As an author and illustrator of children’s books, Thomas Warming debuted in 2003 with Kanonkongen (The Cannonball King), now published in three languages: Danish, Korean and English.

These publications were followed in 2006 by the Sci-Fi trilogy ""Tellus - del 1: Lys I Mørket (Captain Tellus – Part 1: Light In The Dark)"". The first installment is translated into English for the American market by High Before Homeroom author, Maya Sloan (Simon and Schuster Gallery Books 2010). Part 2 in the series is currently in the making and it is entitled ""Tellus - del 2: Magerne (Captain Tellus - part 2 : The Magi).""

In 2008 and 2009 Warming was chosen to represent Denmark at the annual MoCCA Art Festival (Museum of Comics and Cartoon Art) by the Danish Consulate in New York. Warming received a government grant in 2009 by Statens Kunstfond, to participate and exhibit.

Warming has maintained a fine art painting career throughout the last 20 years on the side participating in solo- and group shows and was selected for Diesel New Arts selected jury Scandinavia exhibit in Copenhagen 2005.

Besides Warming's artistic career, he taught sequential art, perspective drawing and acrylic painting at Københavns Tekniske Skole, Kreativ afd. (Copenhagen Technical College, Creative Dpt.), for a consecutive period of 10 years (1998–2008).

==Current work==
In 2009 Warming received a sponsorship for an Extraordinary Artist Visa and moved to New York City.
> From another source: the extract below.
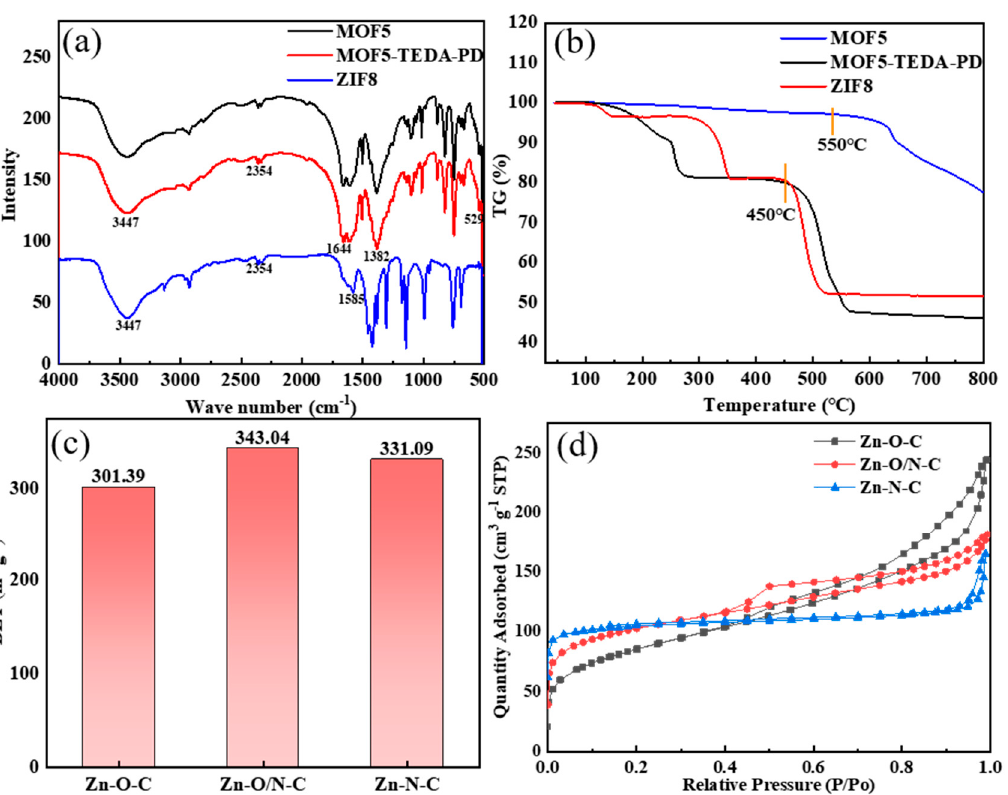
Figure 4. FT-IR spectra ( a ) and TG spectra ( b ) of MOF5, TEDA-PD, and ZIF8. Specific surface areas ( c ) and adsorption and desorption curves ( d ) of MOF5, TEDA-PD, and ZIF8 after calcination.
He is currently working as Lead Concept Designer and Matte Painter for Walsh Family Media on the upcoming CG feature animation film The Cool Beans: We Need a Hit.

Danish film director Tao Nørager is currently making a Documentary about Warming and Patrick Walsh of Walsh Family Media as they are launching the movie

==Works==
publications by or with illustrations by Thomas Warming

- 1996 The polar bear - By Inga Birna Jonsdottir, Stokrose Publishing.
- 1997 Metallica - By Inga Birna Jonsdottir, Stokrose Publishing.
- 1998 Exhibition - Danish erotica”. By Benthe Clod. Stokrose Publishing.
- 1999 Sprogets lysthus - By Erik Skøtt Andersen. Alinea Publishing.
- 2002 Taran’s første rejse - By Lloyd Alexander. Forum Publishing.
- 2002 Taran og mørkeridderne - By Lloyd Alexander. Forum Publishing.
- 2002 Taran og borgen på øen - By Lloyd Alexander. Forum Publishing.
- 2002 Taran vandringsmand - By Lloyd Alexander. Forum Publishing.
- 2002 Kong Taran - By Lloyd Alexander. Forum Publishing.
- 2003 Kanonkongen –By Thomas Warming. Forum Publishing.
- 2003 Væsner – By Mikkel Starup. Forum Publishing.
- 2006 Tellus - del 1: Lys I Mørket– By Thomas Warming. Peoples Press / Phabel Publishing.
- 2008 Tyvetøs - By Glenn Ringtved, Politikkens Publishing.

- 2008 Inger Svinger fra Heksehuset – By Jim Højberg. Alrune Publishing.

- 2009 The Waymor – By Will Smith1 and Tony Smith. Currently shopped to publishers.

===Kanonkongen (The CannonBall King)===
Children's book is for ages 5 and up, hand painted in acrylics, 32 pages and illustrated in full color. The book was nominated Book of the Month by the Copenhagen Public Library

The book was well received by the Danish newspapers calling it "a promising debut with an appeal for children who like action"

===Tellus - del 1: Lys I Mørket (Captain Tellus – Part 1: Light In The Dark)===
A cross-genre publication. It is part one of a Science Fiction trilogy for young adults.

64 pages and fully illustrated in acrylics and Photoshop. The book is meant to be a mix between picture book/ graphic novel and comic book. The book was published in Denmark in an untraditional wide format, through Peoples Press Publishing. Part 2 is currently in progress.